• Work instruction: For each line of the data below that holds "world", copy the line.

Transcribed page contents:

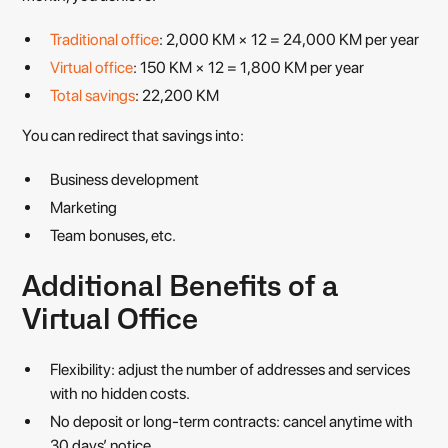
Traditional office
: 2,000 KM × 12 = 24,000 KM per year
Virtual office
: 150 KM × 12 = 1,800 KM per year
Total savings
: 22,200 KM
You can redirect that savings into:
Business development
Marketing
Team bonuses, etc.
Additional Benefits of a
Virtual Office
Flexibility: adjust the number of addresses and services
with no hidden costs.
No deposit or long-term contracts: cancel anytime with
30 days’ notice.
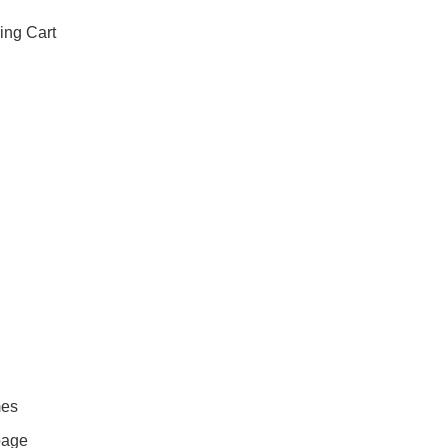
ing Cart
mes
page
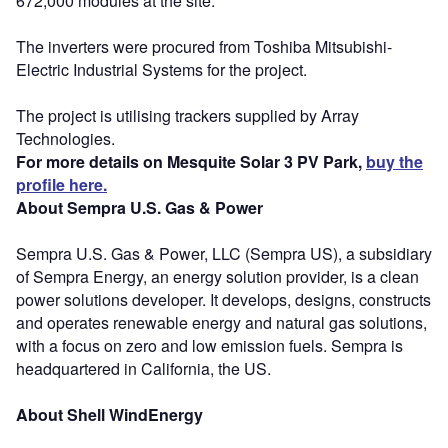
672,000 modules at the site.
The inverters were procured from Toshiba Mitsubishi-
Electric Industrial Systems for the project.
The project is utilising trackers supplied by Array
Technologies.
For more details on Mesquite Solar 3 PV Park,
buy the
profile here.
About Sempra U.S. Gas & Power
Sempra U.S. Gas & Power, LLC (Sempra US), a subsidiary
of Sempra Energy, an energy solution provider, is a clean
power solutions developer. It develops, designs, constructs
and operates renewable energy and natural gas solutions,
with a focus on zero and low emission fuels. Sempra is
headquartered in California, the US.
About Shell WindEnergy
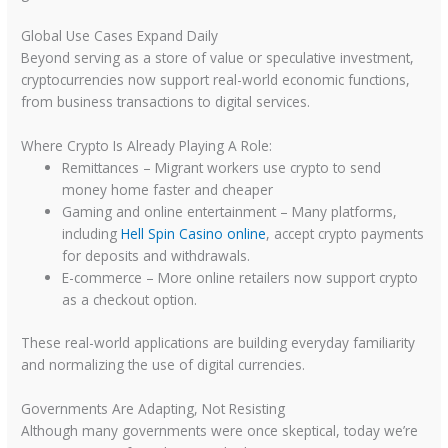
Global Use Cases Expand Daily
Beyond serving as a store of value or speculative investment,
cryptocurrencies now support real-world economic functions,
from business transactions to digital services.
Where Crypto Is Already Playing A Role:
Remittances – Migrant workers use crypto to send
money home faster and cheaper
Gaming and online entertainment – Many platforms,
including
Hell Spin Casino online
, accept crypto payments
for deposits and withdrawals.
E-commerce – More online retailers now support crypto
as a checkout option.
These real-world applications are building everyday familiarity
and normalizing the use of digital currencies.
Governments Are Adapting, Not Resisting
Although many governments were once skeptical, today we’re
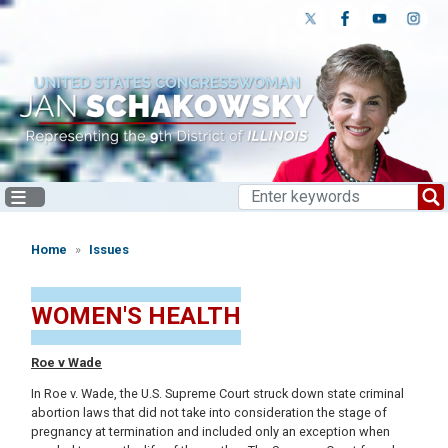
Skip
to
main
content
Home
Issues
WOMEN'S HEALTH
Roe v Wade
In Roe v. Wade, the U.S. Supreme Court struck down state criminal
abortion laws that did not take into consideration the stage of
pregnancy at termination and included only an exception when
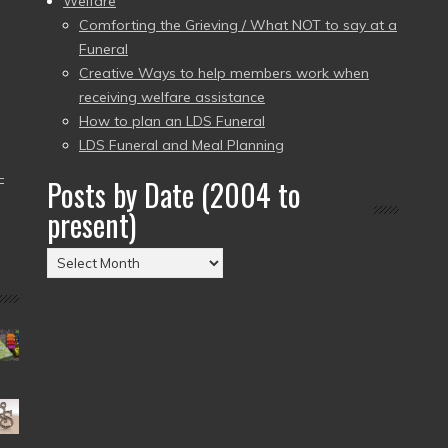
Welfare
Comforting the Grieving / What NOT to say at a
Funeral
Creative Ways to help members work when
receiving welfare assistance
How to plan an LDS Funeral
LDS Funeral and Meal Planning
–
Posts by Date (2004 to
present)
Posts
by
Date
(2004
to
present)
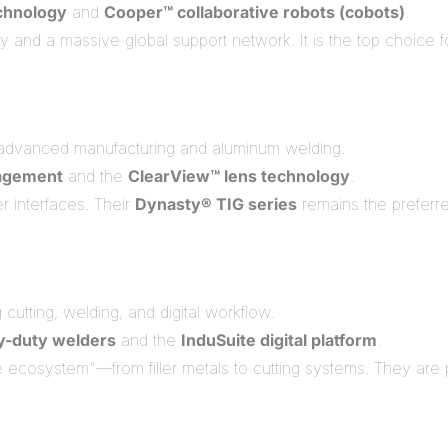
echnology
and
Cooper™ collaborative robots (cobots)
.
 and a massive global support network. It is the top choice f
advanced manufacturing and aluminum welding.
agement
and the
ClearView™ lens technology
.
er interfaces. Their
Dynasty® TIG series
remains the preferr
cutting, welding, and digital workflow.
y-duty welders
and the
InduSuite digital platform
.
ecosystem"—from filler metals to cutting systems. They are 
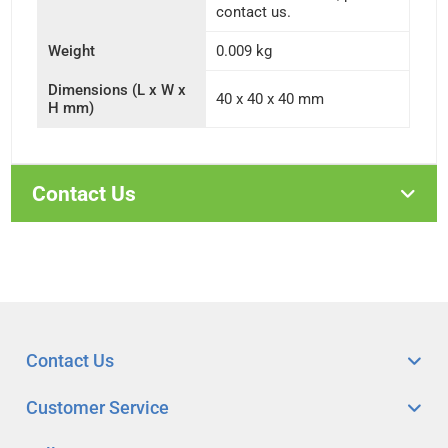
contact us.
Weight
0.009 kg
Dimensions (L x W x
40 x 40 x 40 mm
H mm)
Contact Us
Contact Us
Customer Service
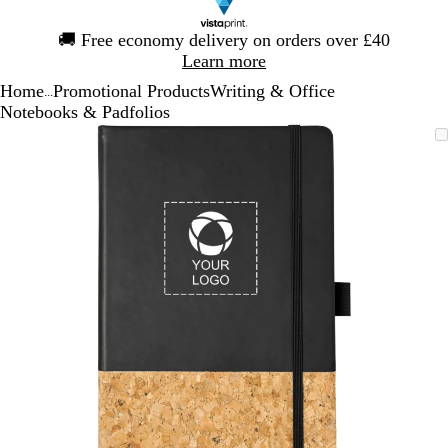
Slide
🚚
Free economy delivery on orders over £40
1
Learn more
of
Home
Promotional Products
Writing & Office
1
...
Notebooks & Padfolios
Slide
Zoomable
Zoomed
Use
Click
1
Image
to
the
to
of
minimum
plus
expand
1
and
minus
key
to
zoom
and
the
arrow
keys
to
pan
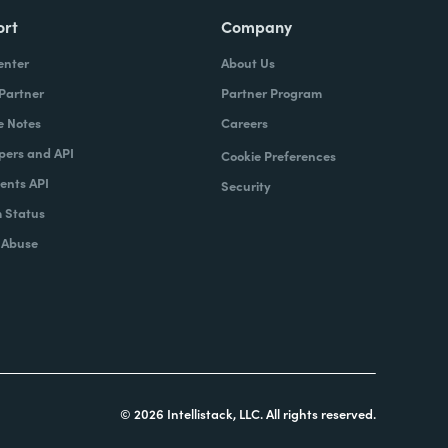
ort
Company
enter
About Us
 Partner
Partner Program
e Notes
Careers
pers and API
Cookie Preferences
nts API
Security
 Status
 Abuse
© 2026 Intellistack, LLC. All rights reserved.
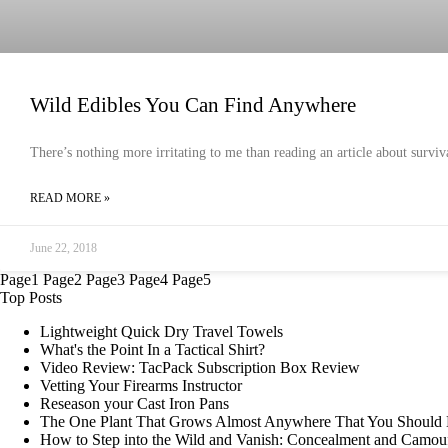
Wild Edibles You Can Find Anywhere
There’s nothing more irritating to me than reading an article about surviva
READ MORE »
June 22, 2018
Page
1
Page
2
Page
3
Page
4
Page
5
Top Posts
Lightweight Quick Dry Travel Towels
What's the Point In a Tactical Shirt?
Video Review: TacPack Subscription Box Review
Vetting Your Firearms Instructor
Reseason your Cast Iron Pans
The One Plant That Grows Almost Anywhere That You Shoul
How to Step into the Wild and Vanish: Concealment and Camou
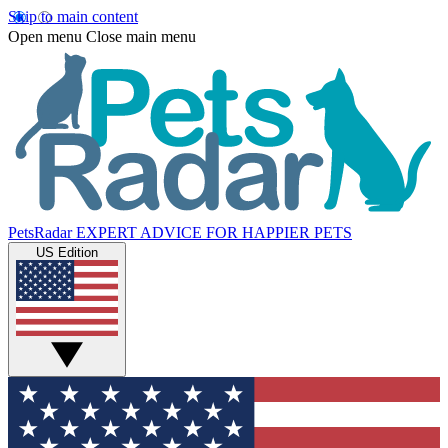
Skip to main content
Open menu
Close main menu
PetsRadar
EXPERT ADVICE FOR HAPPIER PETS
US Edition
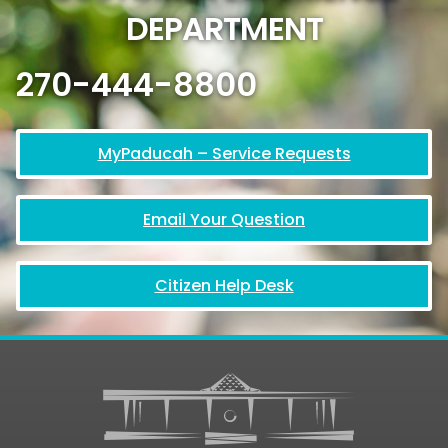
DEPARTMENT
270-444-8800
MyPaducah – Service Requests
Email Your Question
Citizen Help Desk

• Exercise output:
cryptocurrencies now support real-world economic functions,
These real-world applications are building everyday familiarity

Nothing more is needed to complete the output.